In Majwe Mining Joint Venture (Pty) Ltd v Old Mutual Short-Term Insurance (Botswana) Limited, the Botswana appeal court was required to consider the date from which the time bar period provided for in the General Conditions in an insurance policy started running following the insurer’s disclaiming of liability for an indemnity.

In a communication of 12 November 2018, the insurer wrote to the insured and equivocally disclaimed liability recording:

“Our considered view therefore, is that the claim does not fall within the terms stated in the policy and is therefore repudiated.”

Action was commenced within the 12 month time bar period following receipt of that letter of rejection.

The question arose whether an earlier communication from the insurer of 2 February 2017 constituted an unequivocal communication to the insured of rejection of the claim.

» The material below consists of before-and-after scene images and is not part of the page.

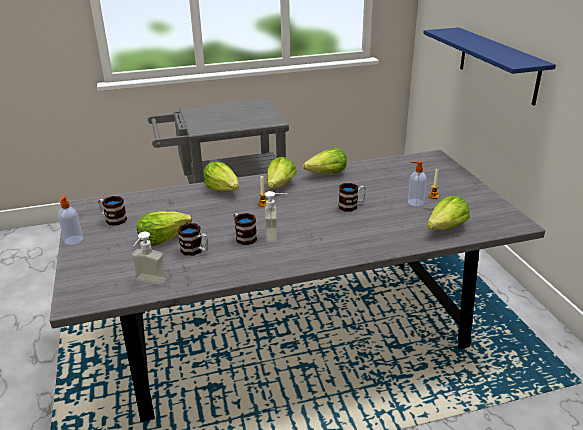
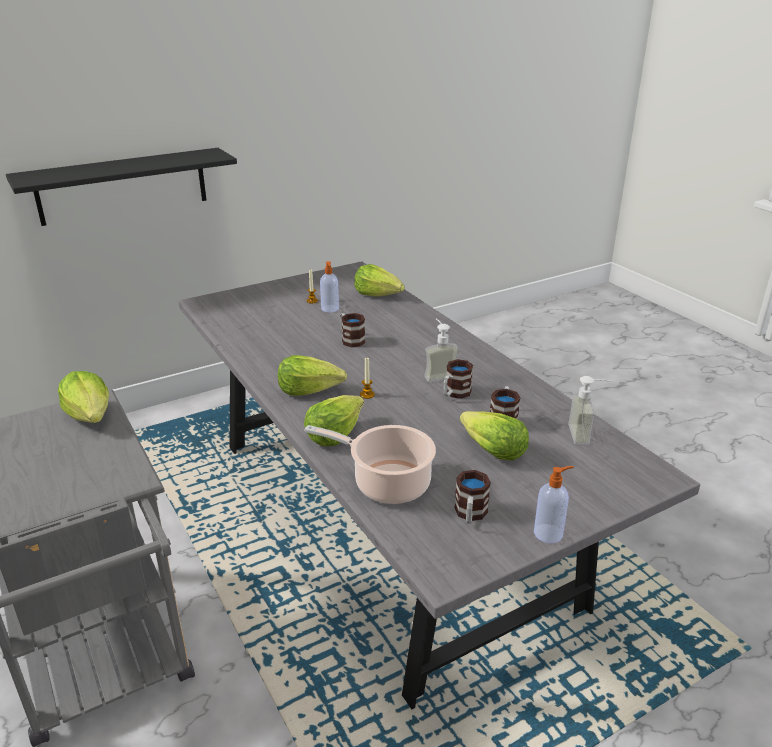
camera: 105 degrees left, 0 degrees up
(162, 199) = (387, 483): none -> cooking pot
(327, 174) = (265, 362): lettuce -> lettuce (90, 416)
(498, 64) = (123, 186): blue shelf -> black shelf

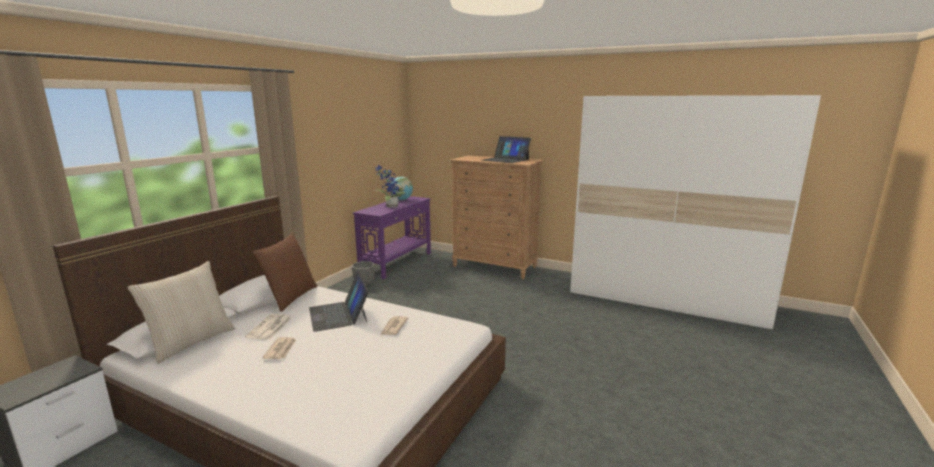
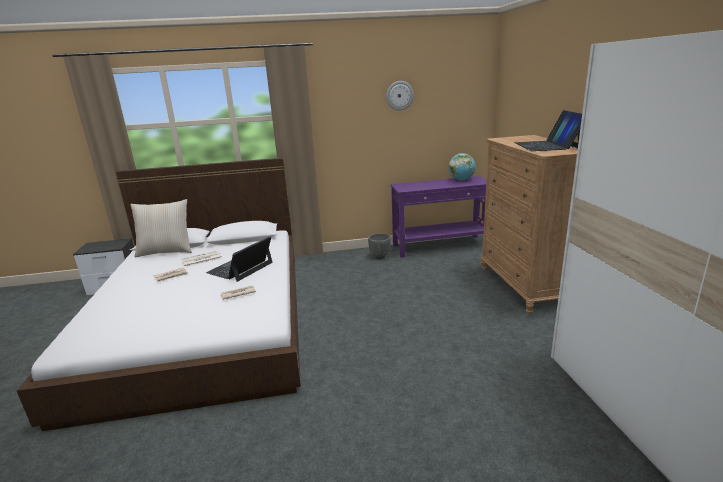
camera: 55 degrees right, 5 degrees up
(290, 297) = (253, 243): brown pillow -> none
(353, 127) = (399, 95): none -> wall clock
(390, 206) = (432, 184): potted plant -> none

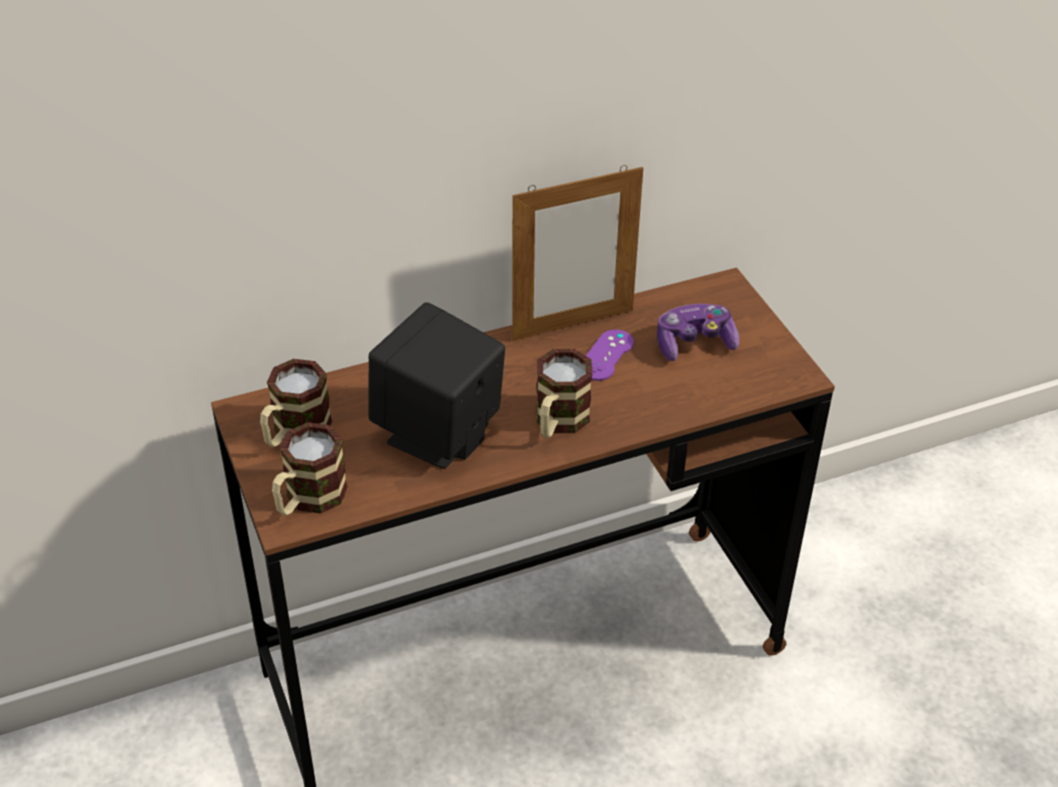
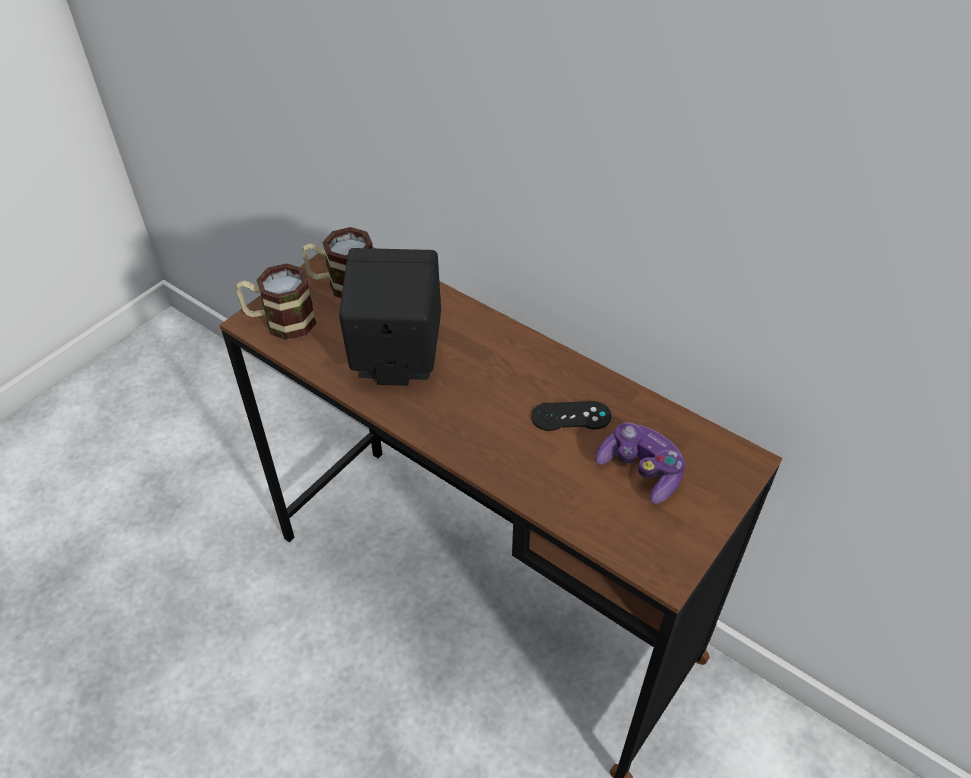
camera: 60 degrees right, 5 degrees up
(558, 422) = (462, 421): mug -> none
(573, 324) = (591, 378): picture frame -> none
(606, 355) = (571, 416): purple game controller -> black game controller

That letter did not contain any formulation similar to the express rejection contained in the 2018 letter.

While the 2017 letter contained a prima facie conclusion that the insured’s loss was due in part or whole to the negligence of the insured’s own employees or sub-contractors (in respect of which cover was excluded) it did not actually reject the claim or disavow liability unequivocally as was required for the rejection (the court used the term “repudiation”) to be effective.

The 2017 letter deliberately refrained from using the words “reject”, “disclaim liability” or “repudiate”.

On the contrary that same letter offered, without prejudice, to pay half of the assessed claim in full settlement.

The court said that is not conduct consonant with conveying an unequivocal and total rejection of the claim.

And furthermore the subsequent conduct of the insurer was indicative of not rejecting the claim outright.  Not only did it make a without prejudice offer but it also collaborated with the insured to commission a loss adjuster to provide professional advice in respect of causation, liability and quantum, and it footed the bill for the loss adjuster.

That commission of loss adjusting service was subsequent to and independent of the offer to settle.

Twelve months after the 2 February 2017 letter, the insurer did not inform the insured that the claim was time-barred, nor that it assumed that the claim was abandoned nor that it was closing its file.  Instead it waited for the loss adjuster’s report which only came in many months later.

In the circumstances the claim was not time-barred.

The result would not be any different under South African law.

Insurers who wish to decline a claim and reject liability under the policy must communicate the rejection timeously, clearly and unambiguously to the insured.